Evaggelos Balaskas - System Engineer

The sky above the port was the color of television, tuned to a dead channel

Blog
Posts
Wiki
About
Contact
rss.png twitter linkedin github gitlab profile for ebal on Stack Exchange

web bank security »
  -  
« trying ipv6 only web
Mar
20
2015
One step closer to IPv6
Posted by ebal at 14:21:49 in blog, planet_ellak, planet_Sysadmin

It was time for me to start using the #IPv6.

My VPS hosting provider: edis have already allocated me a

2a01:7a0:10:158:255:214:14:0/112

and some extra info

Gateway:
     2a01:7a0:10::1
Nameserver:
     2a03:f80:ed15:ed15:ed15:ed15:d8b9:da76
     2a03:f80:ed15:ca7:ea75:b12d:7b0:3e5b

I have two network cards (I run my own AUTH-NS server and some greek registrars require two different IPs for that).

I have split up the above /112 to two /113 subnets.

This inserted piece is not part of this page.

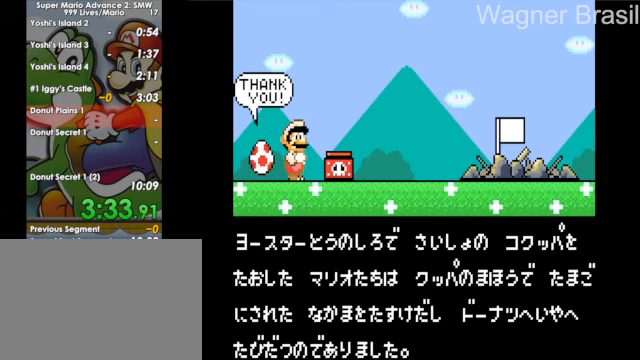
{"keys": ["z"], "events": [[50, "z", "down"], [100, "z", "up"], [200, "z", "down"], [250, "z", "up"], [300, "z", "down"], [350, "z", "up"], [400, "z", "down"]]}
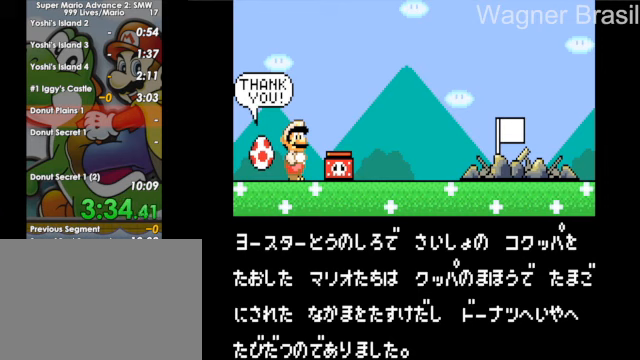
{"keys": [], "events": [[50, "z", "up"], [100, "z", "down"], [150, "z", "up"], [200, "z", "down"], [250, "z", "up"], [300, "z", "down"], [350, "z", "up"]]}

2a01:7a0:10:158:255:214:14::/113
2a01:7a0:10:158:255:214:14:8000/113

My settings are based on CentOS 6.6 as the time of this article.

 

Part Zero: kernel

 

First thing first, tell kernel to support ipv6 by editing: /etc/sysctl.conf

comment (if there is) the below line:

# net.ipv6.conf.all.disable_ipv6=1

This mean that next time you reboot your machine, ipv6 will be enabled.
There is another way, if you dont want to reboot your vps, by running as root:


sysctl net.ipv6.conf.all.disable_ipv6=0 

 

Part One: Network

 

Edit your ifcfg-eth* files:

/etc/sysconfig/network-scripts/ifcfg-eth0

IPV6INIT=yes
IPV6ADDR=2a01:7a0:10:158:255:214:14::/123
IPV6ADDR_SECONDARIES=”2a01:7a0:10:158:255:214:14:80/123”
IPV6_DEFAULTGW=2a01:7a0:10::1

/etc/sysconfig/network-scripts/ifcfg-eth1

IPV6INIT=yes
IPV6ADDR=2a01:7a0:10:158:255:214:14:8000/113
IPV6_DEFAULTGW=2a01:7a0:10::1

PLZ dont get confused about eth0. I will circle back to this.

Restart your network:


/etc/init.d/network restart 

and verify your network settings:


 ip -6 a
 ip -6 r

 

Part Two: Firewall

 

My default policy is DROP everything and open only the ports you are running services.
Same rule applies for IPv6 too.

:INPUT DROP [0:0]
-A INPUT -i lo -j ACCEPT
-A INPUT -m state –state ESTABLISHED,RELATED -j ACCEPT
-A INPUT -p ipv6-icmp -j ACCEPT
-A INPUT -j REJECT –reject-with icmp6-adm-prohibited
:FORWARD DROP [0:0]
-A FORWARD -j REJECT –reject-with icmp6-adm-prohibited
:OUTPUT ACCEPT [0:0]

At this moment, i only accept PING6 to my VPS server.
Testing this from another machine (with ipv6 support):


 ping6 -c3 2a01:7a0:10:158:255:214:14::

and the result is something like this:

PING 2a01:7a0:10:158:255:214:14::(2a01:7a0:10:158:255:214:14:0) 56 data bytes
64 bytes from 2a01:7a0:10:158:255:214:14:0: icmp_seq=1 ttl=60 time=72.5 ms
64 bytes from 2a01:7a0:10:158:255:214:14:0: icmp_seq=2 ttl=60 time=66.9 ms
64 bytes from 2a01:7a0:10:158:255:214:14:0: icmp_seq=3 ttl=60 time=66.3 ms

— 2a01:7a0:10:158:255:214:14:: ping statistics —
3 packets transmitted, 3 received, 0% packet loss, time 2067ms
rtt min/avg/max/mdev = 66.355/68.618/72.573/2.822 ms

At this point we are very happy with our selfs (ipv6 related)!

 

Part Three: Web Server

 

What’s the point of having an ipv6 server and not apply some services on ?
Lets start with the apache web server.

I’ve split up my eth0 to /123 subnets cause i want to use different IPs for every service i have.
Thats way my eth0 is like that.

I chose the 2a01:7a0:10:158:255:214:14:80 as my ipv6 ip for my site.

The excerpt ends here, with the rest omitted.